Its expansion in other Asian markets is also progressing well. Its market share in Taiwan province rose to 6.5 percent in the last quarter of 2007, up from 1.6 percent in the first quarter that year.
That shows that its development strategy in the market has been successful..
In addition, the computer maker plans to tap Middle East and Turkey markets, where the popularity of computers is still low. This will help maintain its earnings growth in the long run and will support its share performance.
Investors are advised to buy at HK$5.80, with a target of Hk$7.30 and the stop-loss level at HK$5.
The author is a strategist with Sun Hung Kai Financial Group.
ICBC
Stock code: 1398.HK
Last close: HK$5.85
By Paul Lee
ICBC remains one of our preferred stocks for exposure to the China banking sector, as we believe it is the best positioned to weather the ongoing austerity measures to cool the mainland economy.
We believe subprime exposure is no longer an issue for ICBC. As at the end of FY07, the group was still holding on to $1.23 billion of US subprime mortgage-backed securities (MBS) with a credit rating of AA- and above.
The group has provided $400 million on such securities, which have a fair value loss of some $357 million as at end-FY07.
In addition, ICBC has made some $35 million in provisions on its $55 million worth of structured investment vehicles (SIVs).
Further provisions on the exposure are thus unlikely to have any significant impact on ICBC's bottom line.
The FY08 loan quota for ICBC has been set by the People's Bank of China at 365 billion yuan, implying a loan growth of some 9 percent for the year, down from 12 percent last year.
While there is a possibility of a fall in fee income and a squeezed margin as low-cost demand deposits migrate to higher-cost time deposits alongside a correction in the A-share markets, there has been no evidence of this happening from data coming out of the first two months of FY08.
A group company(ies) of Taifook Research Limited make(s) a market in the securities herein covered and/or any warrants or options on these securities herein covered.
The author is an analyst with Taifook Securities.
China Resources Power
Stock code: 0836.HK
Last close: HK$16
By Anna Yu
We maintain our buy recommendation on the red-chip power producer, though we downgrade our target price from HK$27.26 to HK$23.60 after reviewing its FY07 results, and taking into account the suspension of operations at its Hunan power plants due to the snowstorms earlier this year.
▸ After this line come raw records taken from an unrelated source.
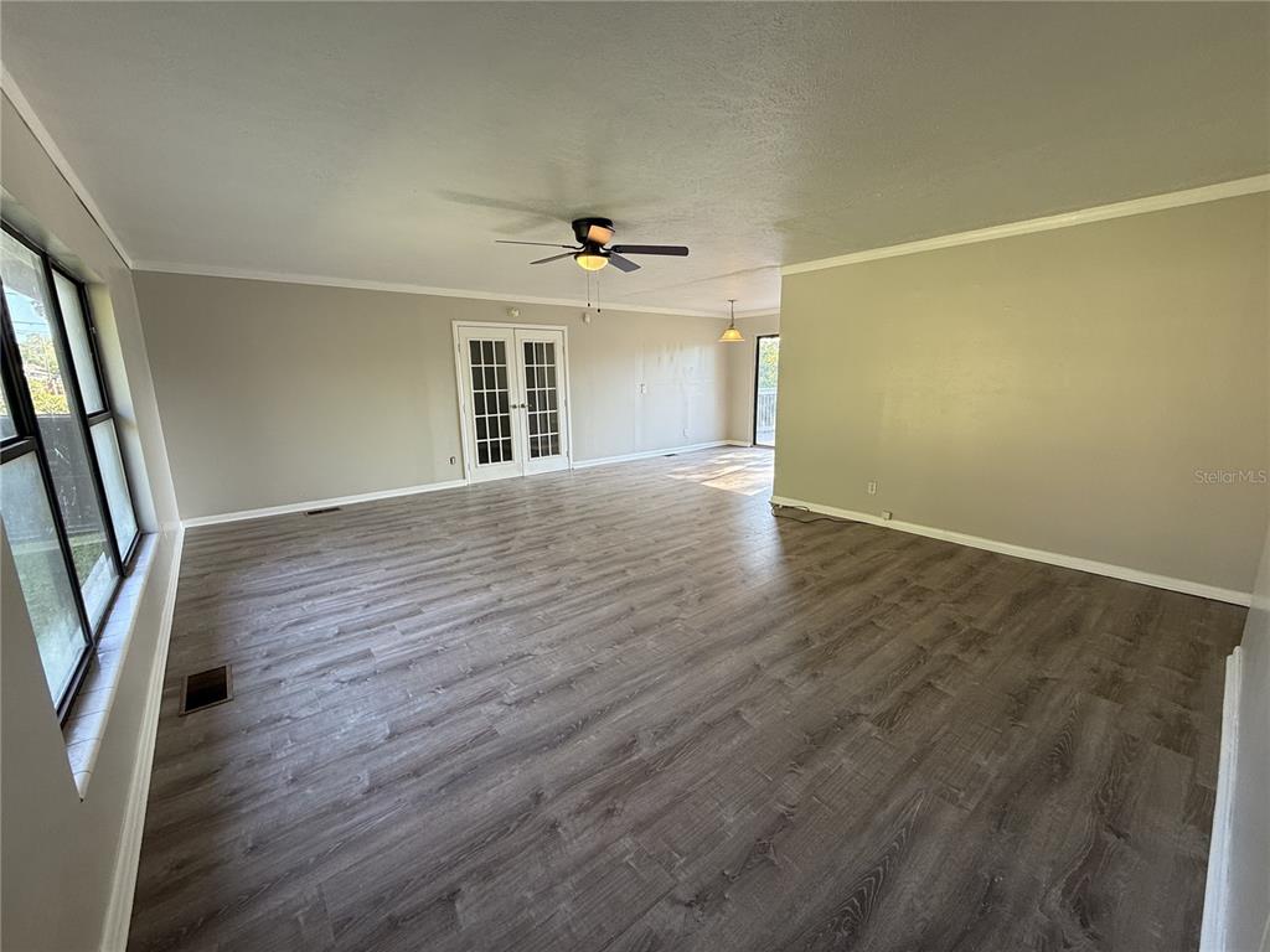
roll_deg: +0.5
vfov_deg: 85.7
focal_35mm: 14
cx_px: 635
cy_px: 476
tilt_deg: -11.7
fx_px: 514
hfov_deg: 102.1
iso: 100
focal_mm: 2.22
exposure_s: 1/99
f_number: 2.2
Thanks to a robust 72 percent year-on-year growth in power generation, CRP's top line jumped by 73 percent year-on-year to HK$16.8 billion for FY07. Operating profit grew a moderate 68 percent year-on-year to $4.3 billion with a slight decline in operating margin to 25.5 percent from 26.2 percent in FY06.
After a 90 percent surge in finance cost, net profit grew only 36 percent to HK$3.2 billion (earnings per share: HK$0.82) but was in line with our estimate.
As 90 percent of CRP's coal consumption requirements were fulfilled by contracts last year, the average unit fuel cost only rose by 2.3 percent year-on-year despite a drastic uptrend in coal prices. Besides, the average coal consumption was reduced by 7g/KWh, or 2 percent, to 338g/KWh.
According to management, about 90 percent of coal consumption for FY08 will continue to be satisfied by contracts, locking up a 9 percent year-on-year price increase. After a further reduction in coal consumption, the growth of the unit fuel cost for FY08 is expected to be contained within 7 percent year-on-year, much lower than our estimated 15-20 percent increases for other mainland power producers.
A group company(ies) of Taifook Research Limited make(s) a market in the securities herein covered and/or any warrants or options on these securities herein covered.
The author is an analyst with Taifook Securities.